Tant à Saint-Petersbourg qu’à Moscou, ses spectacles fantasmagoriques ou aéronautiques recueillirent le succès escompté. La famille Robertson était bien en cour, invitée partout. Le Tsar fit même sa fortune, lui rachetant son cabinet de physique pour 70.000 francs. Une grosse somme à l’époque. La Campagne de Russie allait cependant mettre fin à son séjour idyllique sur les bords de la Volga. Il rejoignit la France, s’arrêtant au passage à Liège pour y réaliser, le 19 octobre 1812, une ascension libre, doublée d’un parachutage d’animaux. Son atterrissage, dans les campagnes de Visé, fut, paraît-il, épique. Après avoir présenté à ses concitoyens sa machine parlante et sa trompette mécanique, il rejoignit Paris. Il s’installa au boulevard Montmartre, face au passage des Panoramas où il se remit à faire des expériences fantasmagoriques. Pour l’anecdote, c’est à cet endroit que, septante ans plus tard, le journaliste Arthur Meyer et le costumier Alfred Grévin installèrent un musée de personnages en cire. Mais le Palais des Mirages qui y est encore proposé n’a rien à voir avec l’œuvre de Robertson. Il s’agit d’un spectacle de son et lumières imaginé par l’ingénieur Eugène Hénard pour l’Exposition universelle de 1900.
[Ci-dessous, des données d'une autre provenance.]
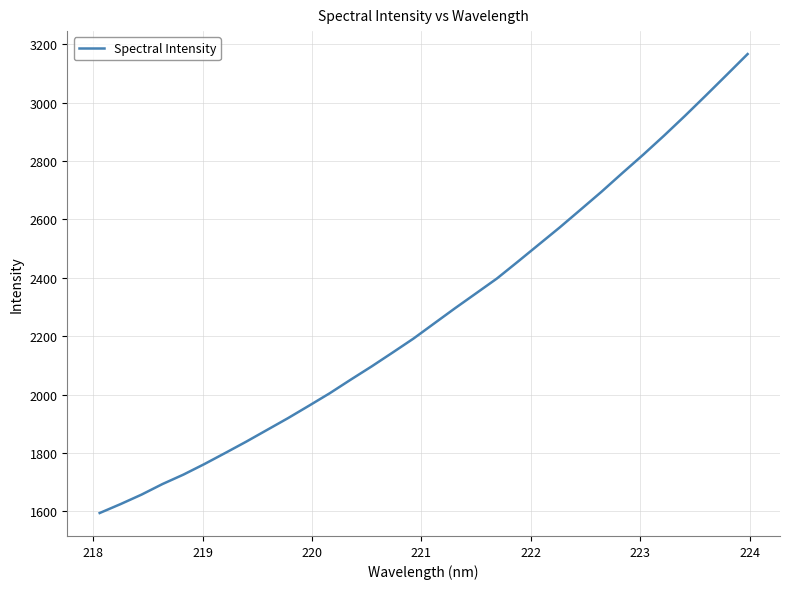

What is the smallest value displayed?

1594.6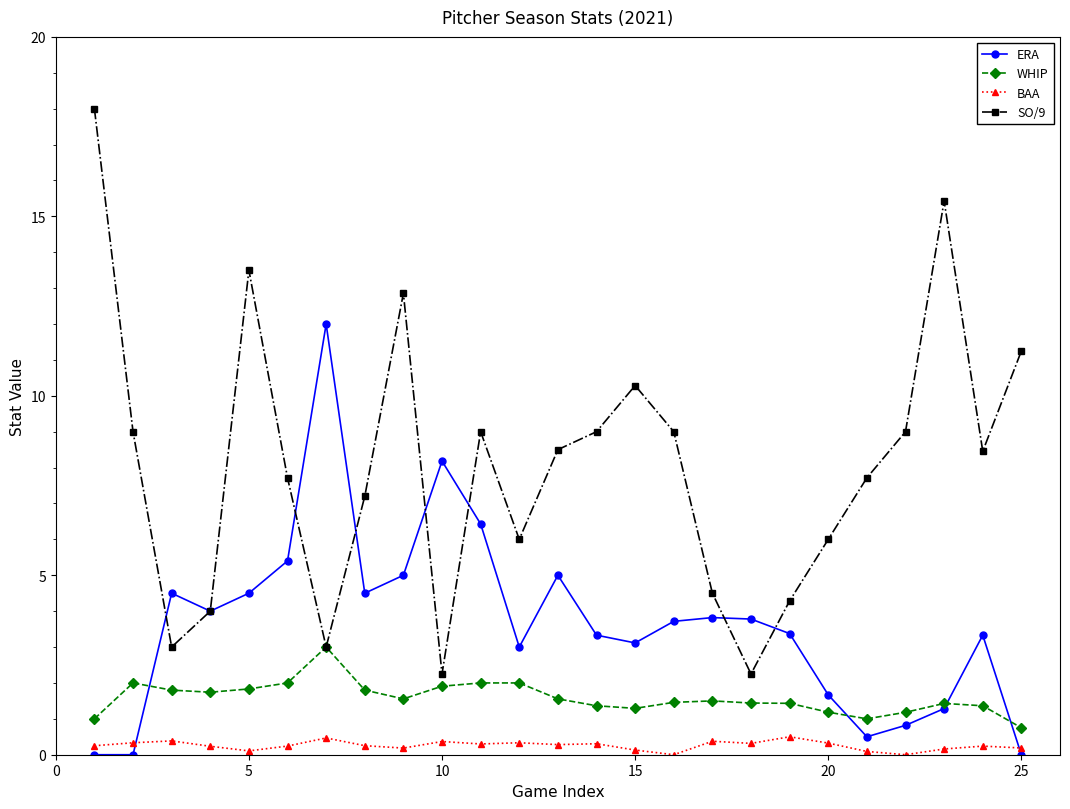

True or false: WHIP and BAA cross at least once.

False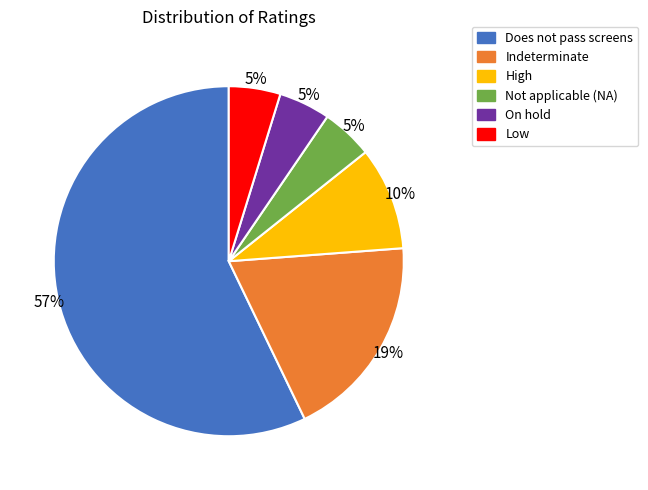

Approximately how many times larger is the value at On hold compared to Low?

1.0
Mais, pour revenir à notre sujet, la technique de Robertson, souvent imitée avait fait son temps. Et il ferma boutique pour reprendre la gestion des jardins de Tivoli, connus pour ses fêtes nocturnes et ses ascensions de ballons. Avec ses deux fils, il continua aussi à voyager, commercialisant, dans toute l’Europe, les baptêmes de l’air. Il consacra aussi son temps libre à la rédaction de ses mémoires. Avant d’avoir achevé son troisième tome, consacré à ses souvenirs d’aéronaute, il devait malheureusement décéder, le 2 juillet 1837. Il repose, non loin d’Héloïse et Abelard, sous un impressionnant monument, au cimetière du Père- Lachaise à Paris. Le bas-relief qui orne cette tombe représente une séance de fantasmagorie, de jeunes spectateurs terrifiés reculant devant des spectres et un squelette volant qui viennent de surgir sous leurs yeux.